Herkes dikkatle dinlerken, Hyuki'nin sesi daha da derinleşti. "Arcas'ın bu kadar uzun süre yaşamasının başlıca nedeni gezegenlerinden kaynaklı olmakla birlikte, daha önceki toplantıda söylediğim gibi yarı mekanik bir yaşama sahip olmaları. Yani, öldüklerinde ufak değişikliklerle tekrar hayata dönüyorlar. Bu özelliklerinden dolayı, saldırırken ölmek pek umurlarında olmuyor. Böylece ittifaka oldukça fazla zarar veriyorlar. Şimdiye kadar verdikleri en büyük iki zarar ise, benden önceki Dünya liderini ve Trhyu ana üs bölgesinden Asıtae ana üs bölgesine giden bir lideri öldürmeleri oldu ve bunu söylerken Asuka'ya bakıyordu."

Salonda gergin bir sessizlik hâkimdi. Hyuki sözlerini devam ettirerek, Arcas'ın son zamanlardaki faaliyetlerine dikkat çekti. "Ayrıca, bu yıl en fazla saldırıyı gerçekleştirdiler. Bu yıl, bizlere bağlı bölgelere iki yüze yakın saldırı yaptılar ve bu saldırılardan yaklaşık dört yüz kişi kurtulabildi. En son saldırıları ise söylediğim gibi dün, Dünya'ya toplantı için gelen ekiplerden birisine yaptılar."

Hyuki birkaç saniye duraksadı ve derin bir nefes aldı. "Arcas ile ilgili bilmeniz gereken en önemli ve son konu ise, saldırılarda ölen askerlerimizle ilgili. Saldırılarda öldürdükleri askerlerimizi gezegenlerine götürüyorlar, onları yarı makineye çeviriyorlar ve bize karşı savaşmaları için kendi askerlerini yaratıyorlar."

Herkes, Hyuki'nin sözlerinden derin bir endişe duymaya başlamıştı. Bu, Arcas'ın gerçekten ne kadar tehlikeli bir rakip olduğunu gösteren bir başka kanıt daha olmuştu.

"Şimdi ise Vera'dan bahsedeceğim," dedi Hyuki ve sözlerini keserek yeni konuya geçiş yaptı.
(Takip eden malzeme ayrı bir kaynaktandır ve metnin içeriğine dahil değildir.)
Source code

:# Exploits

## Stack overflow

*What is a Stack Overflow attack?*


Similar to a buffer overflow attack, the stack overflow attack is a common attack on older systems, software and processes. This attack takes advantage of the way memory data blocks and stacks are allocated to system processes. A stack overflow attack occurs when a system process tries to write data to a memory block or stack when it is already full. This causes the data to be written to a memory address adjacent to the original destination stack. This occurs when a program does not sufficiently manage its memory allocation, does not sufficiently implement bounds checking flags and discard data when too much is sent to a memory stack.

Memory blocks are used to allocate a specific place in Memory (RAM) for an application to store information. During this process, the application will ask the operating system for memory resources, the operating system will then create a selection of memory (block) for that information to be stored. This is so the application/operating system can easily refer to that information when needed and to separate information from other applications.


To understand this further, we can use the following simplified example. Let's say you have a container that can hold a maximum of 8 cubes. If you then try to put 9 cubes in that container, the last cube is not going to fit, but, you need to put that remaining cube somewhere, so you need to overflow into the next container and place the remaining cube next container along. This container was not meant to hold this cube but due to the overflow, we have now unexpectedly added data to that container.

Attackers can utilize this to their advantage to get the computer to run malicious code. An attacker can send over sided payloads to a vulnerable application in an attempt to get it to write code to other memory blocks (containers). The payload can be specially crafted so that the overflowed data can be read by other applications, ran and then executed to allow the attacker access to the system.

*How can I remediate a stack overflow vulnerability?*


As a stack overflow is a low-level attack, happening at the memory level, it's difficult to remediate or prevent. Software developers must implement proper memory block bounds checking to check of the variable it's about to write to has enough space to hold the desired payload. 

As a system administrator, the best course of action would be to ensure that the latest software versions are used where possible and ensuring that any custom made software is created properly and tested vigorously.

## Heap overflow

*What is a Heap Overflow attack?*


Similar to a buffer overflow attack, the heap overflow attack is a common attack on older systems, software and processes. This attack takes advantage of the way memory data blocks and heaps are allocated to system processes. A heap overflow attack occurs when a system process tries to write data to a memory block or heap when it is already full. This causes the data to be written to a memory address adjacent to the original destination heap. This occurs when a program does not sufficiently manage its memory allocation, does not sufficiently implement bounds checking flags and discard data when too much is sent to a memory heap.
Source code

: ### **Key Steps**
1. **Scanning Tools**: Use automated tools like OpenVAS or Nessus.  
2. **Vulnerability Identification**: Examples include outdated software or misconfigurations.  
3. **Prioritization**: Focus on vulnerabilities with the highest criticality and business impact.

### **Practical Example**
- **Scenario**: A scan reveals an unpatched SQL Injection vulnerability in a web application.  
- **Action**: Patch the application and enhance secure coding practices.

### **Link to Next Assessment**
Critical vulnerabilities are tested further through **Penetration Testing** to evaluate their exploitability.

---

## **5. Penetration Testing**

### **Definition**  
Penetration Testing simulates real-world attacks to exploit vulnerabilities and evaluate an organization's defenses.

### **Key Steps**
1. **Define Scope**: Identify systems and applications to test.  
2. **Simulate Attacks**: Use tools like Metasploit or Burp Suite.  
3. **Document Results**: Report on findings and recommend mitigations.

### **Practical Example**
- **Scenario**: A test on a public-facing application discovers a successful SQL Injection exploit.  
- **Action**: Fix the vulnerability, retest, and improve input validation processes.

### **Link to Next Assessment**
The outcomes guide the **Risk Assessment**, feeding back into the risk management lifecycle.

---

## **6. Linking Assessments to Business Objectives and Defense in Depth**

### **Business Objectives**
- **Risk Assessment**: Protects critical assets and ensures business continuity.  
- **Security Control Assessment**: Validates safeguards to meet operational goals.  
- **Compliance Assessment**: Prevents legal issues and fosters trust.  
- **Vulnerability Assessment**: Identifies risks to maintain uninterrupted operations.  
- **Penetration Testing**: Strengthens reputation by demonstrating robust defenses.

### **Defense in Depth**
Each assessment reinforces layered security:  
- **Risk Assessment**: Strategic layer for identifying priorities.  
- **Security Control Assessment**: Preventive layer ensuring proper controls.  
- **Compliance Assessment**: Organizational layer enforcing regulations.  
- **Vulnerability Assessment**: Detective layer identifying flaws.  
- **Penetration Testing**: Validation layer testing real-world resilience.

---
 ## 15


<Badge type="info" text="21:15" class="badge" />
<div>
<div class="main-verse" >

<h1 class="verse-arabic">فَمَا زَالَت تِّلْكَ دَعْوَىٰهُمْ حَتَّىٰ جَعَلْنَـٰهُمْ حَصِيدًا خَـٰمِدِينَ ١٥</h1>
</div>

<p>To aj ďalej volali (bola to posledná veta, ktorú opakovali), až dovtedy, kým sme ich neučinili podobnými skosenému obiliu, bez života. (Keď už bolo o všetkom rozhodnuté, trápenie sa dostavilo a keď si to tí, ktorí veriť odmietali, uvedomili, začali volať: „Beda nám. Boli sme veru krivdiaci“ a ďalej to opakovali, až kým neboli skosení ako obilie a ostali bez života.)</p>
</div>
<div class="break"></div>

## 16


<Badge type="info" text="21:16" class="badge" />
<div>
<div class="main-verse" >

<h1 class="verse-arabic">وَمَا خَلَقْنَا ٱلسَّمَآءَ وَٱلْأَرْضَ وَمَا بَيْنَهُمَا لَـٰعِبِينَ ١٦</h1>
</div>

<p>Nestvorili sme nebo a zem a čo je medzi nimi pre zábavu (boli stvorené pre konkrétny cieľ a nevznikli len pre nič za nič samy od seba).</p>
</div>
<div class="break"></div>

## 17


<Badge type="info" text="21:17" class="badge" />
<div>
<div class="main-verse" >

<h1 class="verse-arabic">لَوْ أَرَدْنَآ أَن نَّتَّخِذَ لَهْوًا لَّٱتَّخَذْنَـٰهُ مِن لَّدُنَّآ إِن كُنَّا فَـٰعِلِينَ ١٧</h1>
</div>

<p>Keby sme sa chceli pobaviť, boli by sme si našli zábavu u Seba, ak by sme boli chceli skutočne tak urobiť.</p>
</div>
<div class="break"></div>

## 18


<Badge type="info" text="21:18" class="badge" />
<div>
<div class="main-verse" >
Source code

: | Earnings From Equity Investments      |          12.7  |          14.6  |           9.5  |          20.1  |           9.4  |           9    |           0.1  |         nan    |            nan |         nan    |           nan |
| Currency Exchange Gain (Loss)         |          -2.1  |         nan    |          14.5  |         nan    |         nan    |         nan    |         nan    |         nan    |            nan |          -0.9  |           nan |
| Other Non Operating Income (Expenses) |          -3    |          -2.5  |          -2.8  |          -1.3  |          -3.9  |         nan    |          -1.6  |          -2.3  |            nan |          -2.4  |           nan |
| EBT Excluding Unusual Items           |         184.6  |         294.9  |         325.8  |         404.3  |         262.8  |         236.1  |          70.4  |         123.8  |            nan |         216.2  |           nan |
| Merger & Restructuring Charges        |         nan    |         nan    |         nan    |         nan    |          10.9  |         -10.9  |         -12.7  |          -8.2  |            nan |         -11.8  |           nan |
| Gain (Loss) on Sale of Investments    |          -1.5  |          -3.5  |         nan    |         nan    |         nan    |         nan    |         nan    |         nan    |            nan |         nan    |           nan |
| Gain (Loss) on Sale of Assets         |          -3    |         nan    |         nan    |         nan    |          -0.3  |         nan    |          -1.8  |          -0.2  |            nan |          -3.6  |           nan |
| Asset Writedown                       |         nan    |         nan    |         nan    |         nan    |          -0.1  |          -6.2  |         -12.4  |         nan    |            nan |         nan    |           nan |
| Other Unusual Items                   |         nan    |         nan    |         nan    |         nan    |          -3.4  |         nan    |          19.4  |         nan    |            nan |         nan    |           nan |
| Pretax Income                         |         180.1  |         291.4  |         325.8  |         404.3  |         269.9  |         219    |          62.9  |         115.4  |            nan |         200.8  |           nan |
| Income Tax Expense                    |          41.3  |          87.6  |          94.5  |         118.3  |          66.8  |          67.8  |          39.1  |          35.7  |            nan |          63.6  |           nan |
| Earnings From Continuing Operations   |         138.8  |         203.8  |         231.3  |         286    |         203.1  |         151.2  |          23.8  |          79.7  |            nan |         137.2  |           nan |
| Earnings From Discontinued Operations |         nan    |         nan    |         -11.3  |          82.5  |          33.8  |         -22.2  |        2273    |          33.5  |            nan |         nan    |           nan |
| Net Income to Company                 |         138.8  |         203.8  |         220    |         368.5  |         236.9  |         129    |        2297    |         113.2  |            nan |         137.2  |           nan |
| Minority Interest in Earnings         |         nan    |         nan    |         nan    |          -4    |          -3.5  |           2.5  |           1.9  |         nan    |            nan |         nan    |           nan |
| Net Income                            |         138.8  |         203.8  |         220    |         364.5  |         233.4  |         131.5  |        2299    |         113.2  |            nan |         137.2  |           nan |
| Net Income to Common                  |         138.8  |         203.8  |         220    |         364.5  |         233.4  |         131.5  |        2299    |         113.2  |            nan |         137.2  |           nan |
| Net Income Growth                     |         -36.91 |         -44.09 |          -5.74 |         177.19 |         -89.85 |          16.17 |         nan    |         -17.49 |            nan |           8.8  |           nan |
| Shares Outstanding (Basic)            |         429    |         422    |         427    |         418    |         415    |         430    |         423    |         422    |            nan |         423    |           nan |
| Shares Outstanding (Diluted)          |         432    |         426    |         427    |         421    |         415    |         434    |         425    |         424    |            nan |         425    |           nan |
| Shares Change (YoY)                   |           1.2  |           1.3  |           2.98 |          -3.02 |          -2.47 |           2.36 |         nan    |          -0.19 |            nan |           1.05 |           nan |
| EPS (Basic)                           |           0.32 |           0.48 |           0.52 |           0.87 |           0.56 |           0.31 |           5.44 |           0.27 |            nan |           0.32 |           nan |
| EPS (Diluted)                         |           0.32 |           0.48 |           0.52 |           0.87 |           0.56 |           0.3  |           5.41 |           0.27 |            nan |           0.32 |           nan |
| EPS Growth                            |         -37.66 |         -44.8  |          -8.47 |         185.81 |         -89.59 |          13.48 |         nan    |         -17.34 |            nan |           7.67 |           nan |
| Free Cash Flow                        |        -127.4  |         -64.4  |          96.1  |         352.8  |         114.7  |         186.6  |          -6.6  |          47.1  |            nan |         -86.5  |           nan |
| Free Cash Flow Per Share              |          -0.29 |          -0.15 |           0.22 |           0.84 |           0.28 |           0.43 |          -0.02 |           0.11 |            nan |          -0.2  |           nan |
"Burası, Vera'nın yaşadığı galaksi olan Kızıl Kan'dır, aynı zamanda bu yaşadıkları güneş sisteminin de adıdır. İttifak üyesi olan ırklar onları Vera haricinde Kristal ırk olarak da bilirler ve yaşadıkları gezegenin ismi bilinmemektedir. Yaşadıkları galaksi ile ilgili hiçbir bilgimiz yoktur, ancak Reinaz, yaşadıkları galaksiye savaş nedeniyle Kızıl Kan adını vermiştir ve gezegenlerine de ırkın adından dolayı Kristal adını koymuştur. Bundan daha önce de bahsetmiştim."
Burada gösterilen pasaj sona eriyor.